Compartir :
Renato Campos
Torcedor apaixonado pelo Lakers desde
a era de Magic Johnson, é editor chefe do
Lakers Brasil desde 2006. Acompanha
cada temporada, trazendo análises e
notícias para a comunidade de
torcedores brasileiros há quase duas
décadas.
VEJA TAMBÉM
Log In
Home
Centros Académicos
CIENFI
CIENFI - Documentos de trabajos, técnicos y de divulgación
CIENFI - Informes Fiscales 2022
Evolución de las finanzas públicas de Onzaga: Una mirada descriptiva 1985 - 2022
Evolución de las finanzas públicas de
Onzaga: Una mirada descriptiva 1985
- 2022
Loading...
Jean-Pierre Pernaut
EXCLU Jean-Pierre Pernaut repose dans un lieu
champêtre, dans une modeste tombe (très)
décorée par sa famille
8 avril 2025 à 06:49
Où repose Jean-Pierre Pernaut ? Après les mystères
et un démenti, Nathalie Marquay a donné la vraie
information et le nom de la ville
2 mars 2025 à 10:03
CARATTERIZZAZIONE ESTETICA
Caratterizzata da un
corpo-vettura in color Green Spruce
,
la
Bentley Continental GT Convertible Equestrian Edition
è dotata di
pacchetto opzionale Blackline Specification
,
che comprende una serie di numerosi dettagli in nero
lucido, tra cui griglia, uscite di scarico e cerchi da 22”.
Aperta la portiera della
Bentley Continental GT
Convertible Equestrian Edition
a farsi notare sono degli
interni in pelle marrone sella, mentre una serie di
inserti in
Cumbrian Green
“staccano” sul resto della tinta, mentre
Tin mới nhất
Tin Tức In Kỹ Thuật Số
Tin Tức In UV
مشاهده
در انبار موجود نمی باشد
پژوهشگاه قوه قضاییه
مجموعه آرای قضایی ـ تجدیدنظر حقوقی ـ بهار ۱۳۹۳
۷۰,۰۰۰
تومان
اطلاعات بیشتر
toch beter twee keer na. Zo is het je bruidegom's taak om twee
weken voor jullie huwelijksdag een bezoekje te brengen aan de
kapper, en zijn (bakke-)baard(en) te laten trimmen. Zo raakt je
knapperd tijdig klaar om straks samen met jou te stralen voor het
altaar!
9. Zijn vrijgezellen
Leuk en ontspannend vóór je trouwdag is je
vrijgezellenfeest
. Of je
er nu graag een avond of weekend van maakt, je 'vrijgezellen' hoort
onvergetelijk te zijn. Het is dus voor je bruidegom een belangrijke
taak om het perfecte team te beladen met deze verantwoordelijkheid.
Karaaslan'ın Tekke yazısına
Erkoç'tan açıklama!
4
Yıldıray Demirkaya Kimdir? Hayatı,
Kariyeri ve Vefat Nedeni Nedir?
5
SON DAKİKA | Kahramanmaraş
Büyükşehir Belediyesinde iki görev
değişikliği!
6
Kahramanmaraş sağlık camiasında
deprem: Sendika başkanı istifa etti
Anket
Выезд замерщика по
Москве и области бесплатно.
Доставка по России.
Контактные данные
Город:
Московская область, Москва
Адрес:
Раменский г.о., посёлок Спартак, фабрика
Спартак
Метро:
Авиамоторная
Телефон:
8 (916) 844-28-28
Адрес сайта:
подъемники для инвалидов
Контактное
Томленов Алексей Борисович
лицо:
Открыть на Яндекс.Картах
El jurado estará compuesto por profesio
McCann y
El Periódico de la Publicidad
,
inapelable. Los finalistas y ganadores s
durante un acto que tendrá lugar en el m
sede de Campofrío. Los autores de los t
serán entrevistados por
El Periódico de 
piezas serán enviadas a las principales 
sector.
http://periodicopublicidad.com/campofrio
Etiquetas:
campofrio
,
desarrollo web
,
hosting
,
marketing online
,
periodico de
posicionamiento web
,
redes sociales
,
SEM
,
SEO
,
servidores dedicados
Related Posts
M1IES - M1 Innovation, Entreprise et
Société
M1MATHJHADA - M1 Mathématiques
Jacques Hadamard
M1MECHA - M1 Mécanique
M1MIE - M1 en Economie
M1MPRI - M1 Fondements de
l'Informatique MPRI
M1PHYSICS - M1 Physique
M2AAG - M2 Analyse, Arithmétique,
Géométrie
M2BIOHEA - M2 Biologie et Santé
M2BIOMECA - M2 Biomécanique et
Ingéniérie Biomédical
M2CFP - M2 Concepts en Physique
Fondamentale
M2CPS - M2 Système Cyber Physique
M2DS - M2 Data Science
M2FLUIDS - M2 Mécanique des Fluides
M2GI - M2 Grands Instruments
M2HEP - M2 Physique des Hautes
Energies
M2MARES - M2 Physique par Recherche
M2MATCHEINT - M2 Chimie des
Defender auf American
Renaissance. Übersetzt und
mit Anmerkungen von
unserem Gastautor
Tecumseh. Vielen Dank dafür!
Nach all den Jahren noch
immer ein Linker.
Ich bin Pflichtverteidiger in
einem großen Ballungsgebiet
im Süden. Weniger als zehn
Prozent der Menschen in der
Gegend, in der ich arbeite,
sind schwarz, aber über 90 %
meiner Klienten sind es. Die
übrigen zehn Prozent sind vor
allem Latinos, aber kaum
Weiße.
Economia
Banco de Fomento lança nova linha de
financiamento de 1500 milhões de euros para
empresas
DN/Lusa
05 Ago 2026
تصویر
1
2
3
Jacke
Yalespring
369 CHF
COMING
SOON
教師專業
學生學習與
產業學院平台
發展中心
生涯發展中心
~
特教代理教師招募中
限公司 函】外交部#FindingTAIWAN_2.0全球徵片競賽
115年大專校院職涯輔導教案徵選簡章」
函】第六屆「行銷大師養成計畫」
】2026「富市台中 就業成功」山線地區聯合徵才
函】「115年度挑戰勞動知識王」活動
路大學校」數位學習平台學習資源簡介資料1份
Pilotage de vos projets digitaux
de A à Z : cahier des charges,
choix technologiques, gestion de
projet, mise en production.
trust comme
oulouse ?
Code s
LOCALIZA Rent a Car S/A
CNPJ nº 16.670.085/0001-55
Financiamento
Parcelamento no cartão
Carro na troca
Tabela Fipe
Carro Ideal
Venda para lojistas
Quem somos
+++
*YOUR INSTRUCTIONS:* Reproduce the entries above in full and exactly.

*TASK RESPONSE:*
Compartir :
Renato Campos
Torcedor apaixonado pelo Lakers desde
a era de Magic Johnson, é editor chefe do
Lakers Brasil desde 2006. Acompanha
cada temporada, trazendo análises e
notícias para a comunidade de
torcedores brasileiros há quase duas
décadas.
VEJA TAMBÉM
Log In
Home
Centros Académicos
CIENFI
CIENFI - Documentos de trabajos, técnicos y de divulgación
CIENFI - Informes Fiscales 2022
Evolución de las finanzas públicas de Onzaga: Una mirada descriptiva 1985 - 2022
Evolución de las finanzas públicas de
Onzaga: Una mirada descriptiva 1985
- 2022
Loading...
Jean-Pierre Pernaut
EXCLU Jean-Pierre Pernaut repose dans un lieu
champêtre, dans une modeste tombe (très)
décorée par sa famille
8 avril 2025 à 06:49
Où repose Jean-Pierre Pernaut ? Après les mystères
et un démenti, Nathalie Marquay a donné la vraie
information et le nom de la ville
2 mars 2025 à 10:03
CARATTERIZZAZIONE ESTETICA
Caratterizzata da un
corpo-vettura in color Green Spruce
,
la
Bentley Continental GT Convertible Equestrian Edition
è dotata di
pacchetto opzionale Blackline Specification
,
che comprende una serie di numerosi dettagli in nero
lucido, tra cui griglia, uscite di scarico e cerchi da 22”.
Aperta la portiera della
Bentley Continental GT
Convertible Equestrian Edition
a farsi notare sono degli
interni in pelle marrone sella, mentre una serie di
inserti in
Cumbrian Green
“staccano” sul resto della tinta, mentre
Tin mới nhất
Tin Tức In Kỹ Thuật Số
Tin Tức In UV
مشاهده
در انبار موجود نمی باشد
پژوهشگاه قوه قضاییه
مجموعه آرای قضایی ـ تجدیدنظر حقوقی ـ بهار ۱۳۹۳
۷۰,۰۰۰
تومان
اطلاعات بیشتر
toch beter twee keer na. Zo is het je bruidegom's taak om twee
weken voor jullie huwelijksdag een bezoekje te brengen aan de
kapper, en zijn (bakke-)baard(en) te laten trimmen. Zo raakt je
knapperd tijdig klaar om straks samen met jou te stralen voor het
altaar!
9. Zijn vrijgezellen
Leuk en ontspannend vóór je trouwdag is je
vrijgezellenfeest
. Of je
er nu graag een avond of weekend van maakt, je 'vrijgezellen' hoort
onvergetelijk te zijn. Het is dus voor je bruidegom een belangrijke
taak om het perfecte team te beladen met deze verantwoordelijkheid.
Karaaslan'ın Tekke yazısına
Erkoç'tan açıklama!
4
Yıldıray Demirkaya Kimdir? Hayatı,
Kariyeri ve Vefat Nedeni Nedir?
5
SON DAKİKA | Kahramanmaraş
Büyükşehir Belediyesinde iki görev
değişikliği!
6
Kahramanmaraş sağlık camiasında
deprem: Sendika başkanı istifa etti
Anket
Выезд замерщика по
Москве и области бесплатно.
Доставка по России.
Контактные данные
Город:
Московская область, Москва
Адрес:
Раменский г.о., посёлок Спартак, фабрика
Спартак
Метро:
Авиамоторная
Телефон:
8 (916) 844-28-28
Адрес сайта:
подъемники для инвалидов
Контактное
Томленов Алексей Борисович
лицо:
Открыть на Яндекс.Картах
El jurado estará compuesto por profesio
McCann y
El Periódico de la Publicidad
,
inapelable. Los finalistas y ganadores s
durante un acto que tendrá lugar en el m
sede de Campofrío. Los autores de los t
serán entrevistados por
El Periódico de 
piezas serán enviadas a las principales 
sector.
http://periodicopublicidad.com/campofrio
Etiquetas:
campofrio
,
desarrollo web
,
hosting
,
marketing online
,
periodico de
posicionamiento web
,
redes sociales
,
SEM
,
SEO
,
servidores dedicados
Related Posts
M1IES - M1 Innovation, Entreprise et
Société
M1MATHJHADA - M1 Mathématiques
Jacques Hadamard
M1MECHA - M1 Mécanique
M1MIE - M1 en Economie
M1MPRI - M1 Fondements de
l'Informatique MPRI
M1PHYSICS - M1 Physique
M2AAG - M2 Analyse, Arithmétique,
Géométrie
M2BIOHEA - M2 Biologie et Santé
M2BIOMECA - M2 Biomécanique et
Ingéniérie Biomédical
M2CFP - M2 Concepts en Physique
Fondamentale
M2CPS - M2 Système Cyber Physique
M2DS - M2 Data Science
M2FLUIDS - M2 Mécanique des Fluides
M2GI - M2 Grands Instruments
M2HEP - M2 Physique des Hautes
Energies
M2MARES - M2 Physique par Recherche
M2MATCHEINT - M2 Chimie des
Defender auf American
Renaissance. Übersetzt und
mit Anmerkungen von
unserem Gastautor
Tecumseh. Vielen Dank dafür!
Nach all den Jahren noch
immer ein Linker.
Ich bin Pflichtverteidiger in
einem großen Ballungsgebiet
im Süden. Weniger als zehn
Prozent der Menschen in der
Gegend, in der ich arbeite,
sind schwarz, aber über 90 %
meiner Klienten sind es. Die
übrigen zehn Prozent sind vor
allem Latinos, aber kaum
Weiße.
Economia
Banco de Fomento lança nova linha de
financiamento de 1500 milhões de euros para
empresas
DN/Lusa
05 Ago 2026
تصویر
1
2
3
Jacke
Yalespring
369 CHF
COMING
SOON
教師專業
學生學習與
產業學院平台
發展中心
生涯發展中心
~
特教代理教師招募中
限公司 函】外交部#FindingTAIWAN_2.0全球徵片競賽
115年大專校院職涯輔導教案徵選簡章」
函】第六屆「行銷大師養成計畫」
】2026「富市台中 就業成功」山線地區聯合徵才
函】「115年度挑戰勞動知識王」活動
路大學校」數位學習平台學習資源簡介資料1份
Pilotage de vos projets digitaux
de A à Z : cahier des charges,
choix technologiques, gestion de
projet, mise en production.
trust comme
oulouse ?
Code s
LOCALIZA Rent a Car S/A
CNPJ nº 16.670.085/0001-55
Financiamento
Parcelamento no cartão
Carro na troca
Tabela Fipe
Carro Ideal
Venda para lojistas
Quem somos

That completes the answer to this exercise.